= Dataset extract =
++++++++++
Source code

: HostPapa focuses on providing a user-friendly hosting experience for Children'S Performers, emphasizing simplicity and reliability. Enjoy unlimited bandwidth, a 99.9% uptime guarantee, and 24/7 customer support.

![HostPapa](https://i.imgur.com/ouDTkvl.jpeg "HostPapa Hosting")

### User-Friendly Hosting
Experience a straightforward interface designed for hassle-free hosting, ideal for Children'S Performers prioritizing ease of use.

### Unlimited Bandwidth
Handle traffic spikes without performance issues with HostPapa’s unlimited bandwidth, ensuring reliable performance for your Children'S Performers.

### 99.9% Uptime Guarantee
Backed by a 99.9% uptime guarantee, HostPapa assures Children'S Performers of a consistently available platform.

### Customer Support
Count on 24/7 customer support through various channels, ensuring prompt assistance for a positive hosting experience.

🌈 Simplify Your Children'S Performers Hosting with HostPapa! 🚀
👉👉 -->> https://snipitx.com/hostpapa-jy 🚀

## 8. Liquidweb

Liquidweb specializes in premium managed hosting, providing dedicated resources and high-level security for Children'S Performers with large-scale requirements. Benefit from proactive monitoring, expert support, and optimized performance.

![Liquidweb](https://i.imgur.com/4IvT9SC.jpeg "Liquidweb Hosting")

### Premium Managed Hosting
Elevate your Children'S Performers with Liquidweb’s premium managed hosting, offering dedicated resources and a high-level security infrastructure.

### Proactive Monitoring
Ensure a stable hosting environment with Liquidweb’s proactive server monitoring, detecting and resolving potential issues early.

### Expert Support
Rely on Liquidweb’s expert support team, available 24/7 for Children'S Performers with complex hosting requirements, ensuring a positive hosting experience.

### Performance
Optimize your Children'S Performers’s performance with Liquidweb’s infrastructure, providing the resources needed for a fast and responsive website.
++++++++++
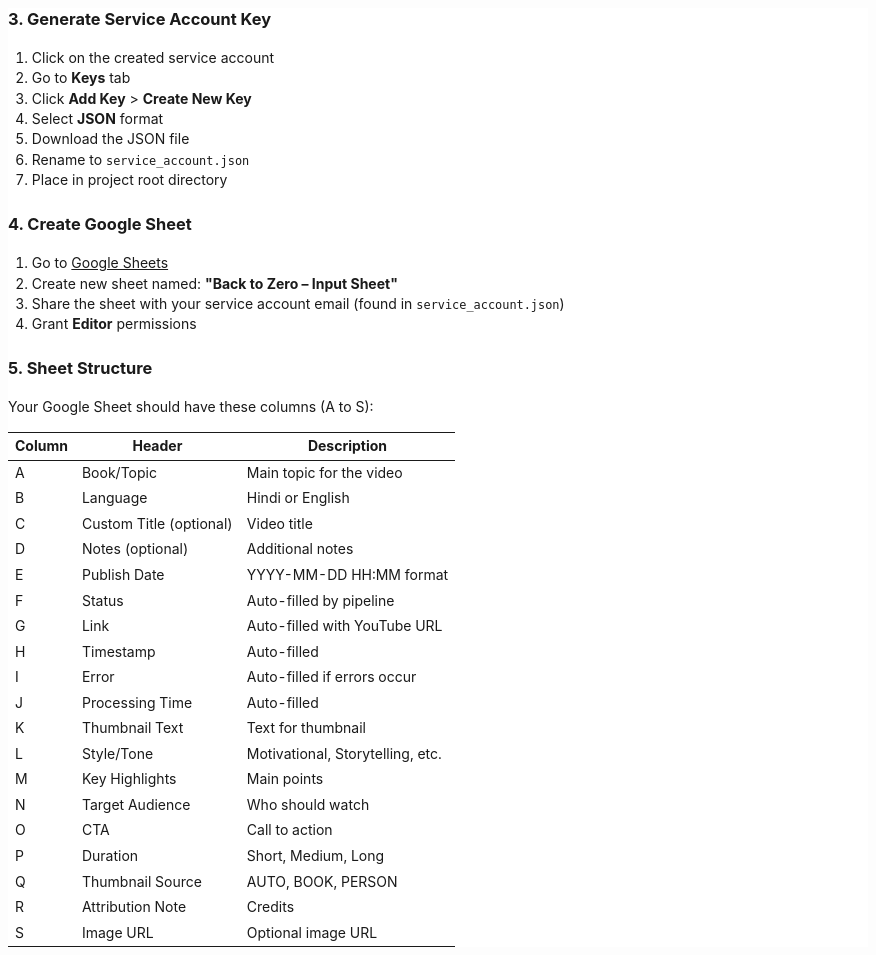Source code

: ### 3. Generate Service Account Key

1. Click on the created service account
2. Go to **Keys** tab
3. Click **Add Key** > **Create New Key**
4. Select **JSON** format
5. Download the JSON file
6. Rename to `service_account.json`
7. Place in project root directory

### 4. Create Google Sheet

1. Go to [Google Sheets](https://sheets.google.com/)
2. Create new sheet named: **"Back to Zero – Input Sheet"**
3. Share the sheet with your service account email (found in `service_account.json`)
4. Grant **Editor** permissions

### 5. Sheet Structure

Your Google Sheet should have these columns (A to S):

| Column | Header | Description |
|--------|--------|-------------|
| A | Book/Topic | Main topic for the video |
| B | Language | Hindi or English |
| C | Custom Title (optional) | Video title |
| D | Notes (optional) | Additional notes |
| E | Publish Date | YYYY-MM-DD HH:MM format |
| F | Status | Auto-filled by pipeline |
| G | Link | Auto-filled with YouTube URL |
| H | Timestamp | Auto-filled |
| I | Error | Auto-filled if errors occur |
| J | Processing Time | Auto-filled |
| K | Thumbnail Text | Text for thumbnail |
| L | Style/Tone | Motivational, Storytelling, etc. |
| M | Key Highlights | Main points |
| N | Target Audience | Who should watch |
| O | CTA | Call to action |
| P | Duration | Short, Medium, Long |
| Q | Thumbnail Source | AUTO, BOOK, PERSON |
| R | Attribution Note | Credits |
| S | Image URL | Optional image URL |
++++++++++
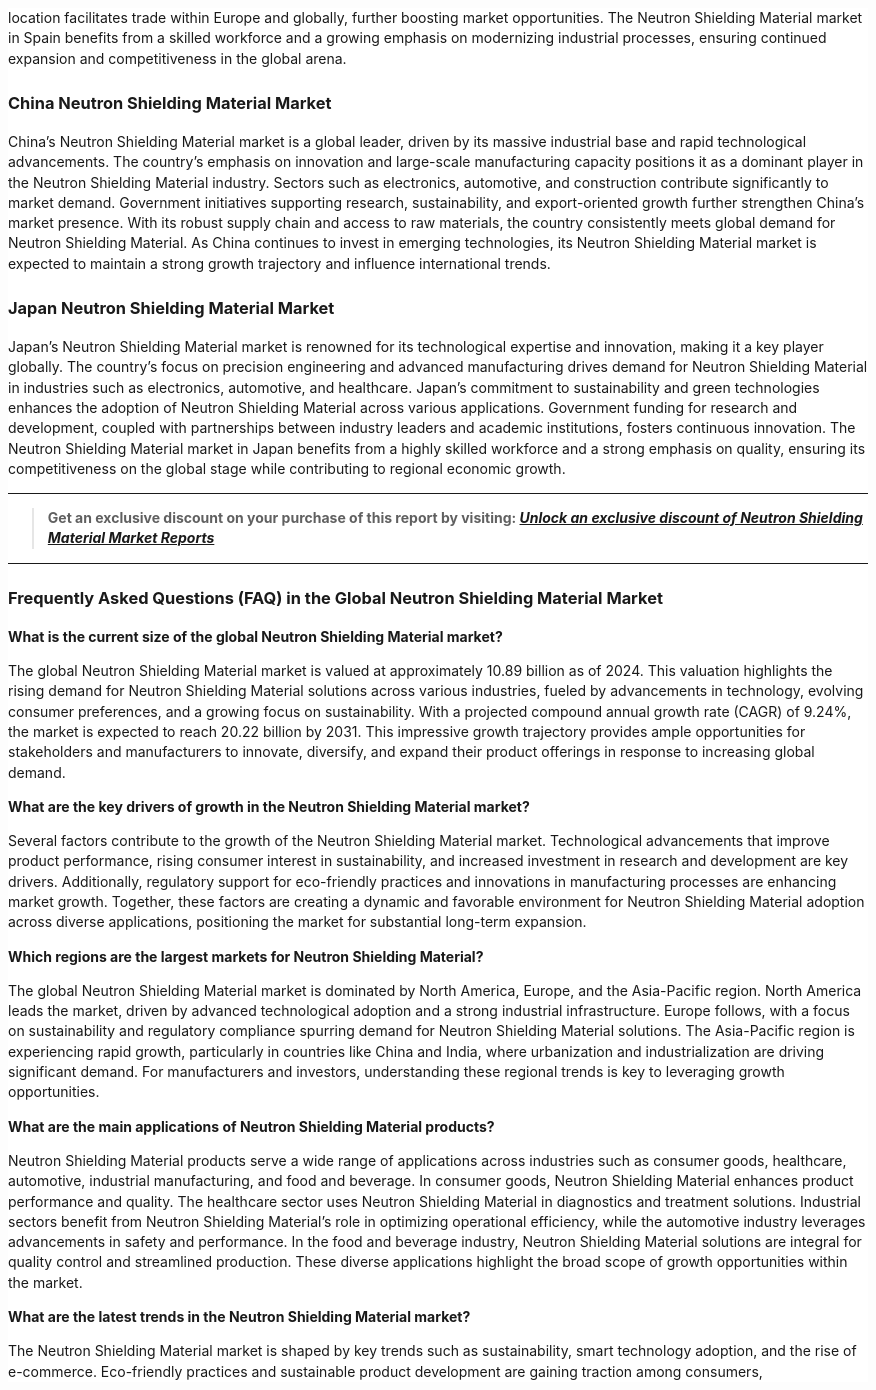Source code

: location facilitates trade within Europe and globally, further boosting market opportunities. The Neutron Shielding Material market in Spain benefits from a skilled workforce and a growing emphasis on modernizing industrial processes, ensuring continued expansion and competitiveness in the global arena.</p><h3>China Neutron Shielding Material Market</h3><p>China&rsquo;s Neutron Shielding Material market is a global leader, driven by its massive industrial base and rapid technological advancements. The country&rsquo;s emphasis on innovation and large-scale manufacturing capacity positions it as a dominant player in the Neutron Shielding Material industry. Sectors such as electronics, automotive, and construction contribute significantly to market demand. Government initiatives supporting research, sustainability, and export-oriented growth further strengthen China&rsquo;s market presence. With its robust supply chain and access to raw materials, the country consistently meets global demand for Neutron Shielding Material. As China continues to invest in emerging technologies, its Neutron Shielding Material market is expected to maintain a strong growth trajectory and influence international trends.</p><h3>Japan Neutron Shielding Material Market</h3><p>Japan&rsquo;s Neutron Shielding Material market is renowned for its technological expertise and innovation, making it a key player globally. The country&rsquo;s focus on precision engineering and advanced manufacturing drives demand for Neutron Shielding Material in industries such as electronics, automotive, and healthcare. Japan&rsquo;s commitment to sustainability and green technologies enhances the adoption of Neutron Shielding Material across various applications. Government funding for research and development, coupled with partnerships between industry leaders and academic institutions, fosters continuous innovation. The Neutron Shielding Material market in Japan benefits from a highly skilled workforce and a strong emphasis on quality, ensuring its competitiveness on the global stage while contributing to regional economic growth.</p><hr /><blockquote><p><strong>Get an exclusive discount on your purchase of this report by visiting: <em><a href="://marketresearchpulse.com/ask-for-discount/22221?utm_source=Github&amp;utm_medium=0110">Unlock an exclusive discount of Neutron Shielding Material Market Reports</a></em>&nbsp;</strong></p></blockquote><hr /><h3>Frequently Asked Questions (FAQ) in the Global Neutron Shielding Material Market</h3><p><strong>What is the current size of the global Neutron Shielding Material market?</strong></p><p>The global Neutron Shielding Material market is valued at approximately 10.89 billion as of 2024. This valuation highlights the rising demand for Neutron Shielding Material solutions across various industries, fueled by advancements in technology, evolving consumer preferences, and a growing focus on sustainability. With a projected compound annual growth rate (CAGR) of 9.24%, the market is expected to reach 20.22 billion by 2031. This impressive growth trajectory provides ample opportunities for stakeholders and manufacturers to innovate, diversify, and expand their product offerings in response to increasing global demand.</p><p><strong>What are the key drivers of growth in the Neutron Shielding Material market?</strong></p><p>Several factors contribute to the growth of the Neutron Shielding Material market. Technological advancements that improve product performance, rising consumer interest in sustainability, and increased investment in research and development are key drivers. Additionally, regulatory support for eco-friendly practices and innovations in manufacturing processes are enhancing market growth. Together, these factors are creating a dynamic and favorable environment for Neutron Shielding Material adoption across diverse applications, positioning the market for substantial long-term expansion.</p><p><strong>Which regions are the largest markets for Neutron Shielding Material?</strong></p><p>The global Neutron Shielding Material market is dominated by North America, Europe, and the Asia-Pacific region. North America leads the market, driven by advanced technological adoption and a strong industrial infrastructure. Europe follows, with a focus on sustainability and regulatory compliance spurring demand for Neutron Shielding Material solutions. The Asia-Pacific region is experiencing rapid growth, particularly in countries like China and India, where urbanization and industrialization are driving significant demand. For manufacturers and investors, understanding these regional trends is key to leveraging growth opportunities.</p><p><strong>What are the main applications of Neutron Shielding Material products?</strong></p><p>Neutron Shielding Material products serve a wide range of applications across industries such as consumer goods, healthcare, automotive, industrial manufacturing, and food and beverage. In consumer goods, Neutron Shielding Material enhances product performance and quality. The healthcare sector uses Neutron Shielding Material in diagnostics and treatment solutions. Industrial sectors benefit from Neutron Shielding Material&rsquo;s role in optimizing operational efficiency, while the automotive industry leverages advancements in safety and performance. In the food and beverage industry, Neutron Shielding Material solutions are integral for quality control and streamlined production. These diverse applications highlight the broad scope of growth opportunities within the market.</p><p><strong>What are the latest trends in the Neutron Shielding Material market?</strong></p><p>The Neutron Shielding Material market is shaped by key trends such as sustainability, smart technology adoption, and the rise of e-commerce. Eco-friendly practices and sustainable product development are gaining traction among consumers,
++++++++++
= Your instructions =
Convert the part of the data that opens with the line containing "Liquidweb specializes in" and closes with the line containing "Optimize your Children'S" into a JSON list of strings, one string per line, leaving out blank lines.

= Finished exercise =
[
  "Liquidweb specializes in premium managed hosting, providing dedicated resources and high-level security for Children'S Performers with large-scale requirements. Benefit from proactive monitoring, expert support, and optimized performance.",
  "![Liquidweb](https://i.imgur.com/4IvT9SC.jpeg \"Liquidweb Hosting\")",
  "### Premium Managed Hosting",
  "Elevate your Children'S Performers with Liquidweb’s premium managed hosting, offering dedicated resources and a high-level security infrastructure.",
  "### Proactive Monitoring",
  "Ensure a stable hosting environment with Liquidweb’s proactive server monitoring, detecting and resolving potential issues early.",
  "### Expert Support",
  "Rely on Liquidweb’s expert support team, available 24/7 for Children'S Performers with complex hosting requirements, ensuring a positive hosting experience.",
  "### Performance",
  "Optimize your Children'S Performers’s performance with Liquidweb’s infrastructure, providing the resources needed for a fast and responsive website."
]